Biking as a family is great exercise and green, clean fun. But it can be dangerous if you don’t have the right equipment or if your child isn’t ready for a particular ride.
A few tips for planning a biking trip or an entire biking vacation:
1. Bike is too big
Consider the age of the kids, their interest in cycling, and their biking ability. Decide how far you want to cycle each day. Do you want to go mountain biking or touring? Straight, paved roads or rough terrain? A self-guided trip or assisted tour? Check weather conditions before you leave. If you’re going on a biking vacation rather than just a simple day trip, remember to plan somewhere to stay and eat. Plan a route that isn’t boring, and try to end each day at a unique location, or combine the trip with other activities kids find fun, be it culture, nature or other sports.
2. No helmet
And by this we mean for your child and you! Whether you’re an experct cyclist or not, you can’t prepare for all the vehicles, cyclists, and pedestrians around you. And an injury to you does your child no good. Be smart, be a good role model, and wear your helmet. Kids under 18 are required by law to wear a helmet. It should fit snugly and not move to side to side, but it shouldn’t be so tight it hurts, either.
3. Lack of safety gear
By law, all bikes must have bells and, after dark, front and back lights. Make sure your bike and your child’s have reflectors. It doesn’t hurt for kids learning to ride to have knee and elbow pads.

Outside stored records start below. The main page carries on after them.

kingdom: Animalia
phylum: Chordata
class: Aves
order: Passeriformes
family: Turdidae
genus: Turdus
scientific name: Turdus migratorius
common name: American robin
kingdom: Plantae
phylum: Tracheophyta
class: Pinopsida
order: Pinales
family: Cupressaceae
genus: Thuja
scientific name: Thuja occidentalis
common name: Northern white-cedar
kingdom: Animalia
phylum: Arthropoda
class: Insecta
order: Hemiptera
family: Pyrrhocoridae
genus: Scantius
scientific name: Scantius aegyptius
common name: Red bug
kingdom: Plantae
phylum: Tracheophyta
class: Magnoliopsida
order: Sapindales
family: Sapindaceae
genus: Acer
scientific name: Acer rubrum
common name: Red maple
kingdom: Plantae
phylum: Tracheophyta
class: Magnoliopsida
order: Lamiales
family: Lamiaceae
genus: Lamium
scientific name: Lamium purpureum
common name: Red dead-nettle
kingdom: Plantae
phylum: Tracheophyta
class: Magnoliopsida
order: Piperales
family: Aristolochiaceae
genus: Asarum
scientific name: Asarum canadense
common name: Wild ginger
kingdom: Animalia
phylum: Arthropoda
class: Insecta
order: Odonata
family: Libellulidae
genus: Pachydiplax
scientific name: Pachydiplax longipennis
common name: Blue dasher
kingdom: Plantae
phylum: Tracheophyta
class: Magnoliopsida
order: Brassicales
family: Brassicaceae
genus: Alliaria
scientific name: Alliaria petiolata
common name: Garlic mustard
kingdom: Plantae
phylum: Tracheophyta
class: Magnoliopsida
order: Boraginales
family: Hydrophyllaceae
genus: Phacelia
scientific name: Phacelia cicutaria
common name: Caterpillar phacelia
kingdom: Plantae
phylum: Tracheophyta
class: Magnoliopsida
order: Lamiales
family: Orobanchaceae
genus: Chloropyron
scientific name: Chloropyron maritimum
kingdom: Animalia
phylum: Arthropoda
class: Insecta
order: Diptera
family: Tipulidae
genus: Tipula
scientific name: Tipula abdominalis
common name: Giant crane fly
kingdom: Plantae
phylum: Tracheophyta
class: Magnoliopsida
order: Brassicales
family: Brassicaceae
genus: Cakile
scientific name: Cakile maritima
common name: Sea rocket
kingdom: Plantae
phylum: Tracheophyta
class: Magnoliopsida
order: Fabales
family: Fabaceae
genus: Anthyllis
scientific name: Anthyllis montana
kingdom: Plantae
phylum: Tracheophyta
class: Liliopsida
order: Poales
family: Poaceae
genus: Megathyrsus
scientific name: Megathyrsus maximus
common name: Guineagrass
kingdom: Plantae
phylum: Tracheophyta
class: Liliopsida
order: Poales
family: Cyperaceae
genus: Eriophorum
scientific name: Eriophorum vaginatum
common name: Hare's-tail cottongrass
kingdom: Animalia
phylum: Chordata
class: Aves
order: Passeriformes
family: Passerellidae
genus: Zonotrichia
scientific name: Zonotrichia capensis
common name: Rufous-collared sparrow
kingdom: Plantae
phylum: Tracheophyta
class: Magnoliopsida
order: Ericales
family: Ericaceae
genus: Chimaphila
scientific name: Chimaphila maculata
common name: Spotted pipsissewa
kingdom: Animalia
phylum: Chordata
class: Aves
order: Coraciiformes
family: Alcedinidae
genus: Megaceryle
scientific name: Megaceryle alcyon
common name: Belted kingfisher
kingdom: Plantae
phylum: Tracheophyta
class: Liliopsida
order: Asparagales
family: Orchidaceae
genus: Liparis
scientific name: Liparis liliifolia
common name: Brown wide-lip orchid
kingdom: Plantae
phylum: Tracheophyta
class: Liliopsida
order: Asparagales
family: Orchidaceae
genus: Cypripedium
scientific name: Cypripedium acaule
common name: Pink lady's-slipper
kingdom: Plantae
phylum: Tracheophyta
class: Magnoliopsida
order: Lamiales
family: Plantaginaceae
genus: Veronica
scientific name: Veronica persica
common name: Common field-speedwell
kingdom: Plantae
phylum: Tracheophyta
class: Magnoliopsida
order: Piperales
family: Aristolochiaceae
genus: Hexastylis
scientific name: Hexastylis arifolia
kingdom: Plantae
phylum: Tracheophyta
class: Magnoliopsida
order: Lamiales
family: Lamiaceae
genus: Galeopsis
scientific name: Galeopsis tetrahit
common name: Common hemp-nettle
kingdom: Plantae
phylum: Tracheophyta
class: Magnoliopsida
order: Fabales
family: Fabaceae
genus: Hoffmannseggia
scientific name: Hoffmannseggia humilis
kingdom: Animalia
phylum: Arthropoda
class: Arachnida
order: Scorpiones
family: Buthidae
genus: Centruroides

4. Not obeying (or not knowing) the laws
Did you know, for instance, that kids can generally cycle on sidewalks, but adults can’t? Brush up on cycling laws and hand signals. Don’t take one-way streets the wrong way, breeze through stop signs, etc. Take extra precautions when you’re cycling with your child. Teach the kids road rules and trail etiquette too. If possible, ride one adult in front, one in back.
5. Failing to maintain equipment
Keep all bikes well-maintained and check them before you leave (each day). Get a tune-up at the beginning of bike season and keep bike chains lubricated and periodically check your and your child’s brakes. Obey all traffic laws.
6. Wardrobe malfunctions
Be sure kids’ clothing is snug-fitting so it doesn’t get caughte on gears or pedals. Wearning brightly coloured clothing is an added precaution.
7. Not doing your homework
Know the route you’re taking, and how busy it is. Be sure you’re confident with your child’s abilities (see Toronto Emergency Medical Services tips on bicycle competence for kids) with regard to the upcoming ride.
Have fun, be careful, and enjoy the great outdoors!